Firican argues value may be “arguably the most important of all” big data characteristics. He adds, “The other characteristics of big data are meaningless if you don’t derive business value from the data.” Kristian J. Hammond (@KJ_Hammond), chief scientist of Narrative Science and a professor of computer science and journalism at Northwestern University, argues counterintuitively the value of big data isn’t the data. He explains, “If we’re going to really capitalize on Big Data, we need get to human insight at machine scale. We will need systems that not only perform data analysis, but then also communicate the results that they find in a clear, concise narrative form.”[8] That’s exactly why cognitive computing platforms are being developed.

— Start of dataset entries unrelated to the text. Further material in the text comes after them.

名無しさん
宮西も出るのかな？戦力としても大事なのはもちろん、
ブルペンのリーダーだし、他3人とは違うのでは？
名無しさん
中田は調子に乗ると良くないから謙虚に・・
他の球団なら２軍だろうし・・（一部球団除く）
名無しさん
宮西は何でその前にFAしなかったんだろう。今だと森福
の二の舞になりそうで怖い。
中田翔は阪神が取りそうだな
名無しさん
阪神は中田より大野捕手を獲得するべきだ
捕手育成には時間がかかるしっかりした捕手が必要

Vulnerability primarily addresses the fact that hackers are constantly trying to breach large databases and steal the information they contain. Bank robbers rob banks because that’s where the money is. Hackers hack databases because that’s where the data is. Bernard Marr (@BernardMarr) sees another dimension of vulnerability as well. He observes, “Vulnerability addresses the fact that a growing number of people are becoming switched on to the fact that their personal data — the lifeblood of many commercial Big Data initiatives — is being gobbled up by the gigabyte, used to pry into their behavior and, ultimately, sell them things.”[9]




Stirrup writes, “It’s time to talk about the integrity of data and ask, is the usage of this data moral?” Lisa Morgan (@lisamorgan) adds, “The amount of data being collected about people, companies, and governments is unprecedented. What can be done with that data is downright frightening.”[10] Marr suggests doing the right thing with data is good for everyone. He explains, “At the moment there is undeniably a perception that corporations and public bodies can be evasive or secretive about the data they collect and how they use it. Adopting a pro-active policy of transparency doesn’t just increase trust, it gives an opportunity for organizations to open another conversation about the value that their services can bring.”




Gaining the greatest possible benefits of big data requires companies to understand each of the characteristics associated with enormous databases and their potential use. Companies especially need to understand they have an obligation to protect personal data and use it ethically. If they don’t society as whole will eventually pay a high cost one way or another.


[1] Anna Pukas, “The magnificient 7: The meaning and history behind the world’s favourite number,” Express, 10 April 2014.
[2] James Spillane, “The New “V” for Big Data: Virtue,” Business 2 Community, 18 January 2018.
[3] George Firican, “The 10 Vs of Big Data,” Upside, 8 February 2017.
[4] Steve Lohr, “The Origins of ‘Big Data’: An Etymological Detective Story,” The New York Times, 1 February 2013.
[5] Víctor Vilas, “Welcome to the era zettabyte thanks to the internet of things,” AndSoft Blog, 21 September 2015.
[6] Brent Dykes, “Big Data: Forget Volume and Variety, Focus On Velocity,” Forbes, 28 June 2017.
[7] Michael Walker, “Data Veracity,” Data Science Central, 28 November 2012.
[8] Kristian J. Hammond, “The Value of Big Data Isn’t the Data,” Harvard Business Review, 1 May 2013.
[9] Bernard Marr, “Big Data: The 6th ‘V’ Everyone Should Know About,” Forbes, 20 December 2016.
[10] Lisa Morgan, “14 Creepy Ways To Use Big Data,” InformationWeek, 30 October 2015.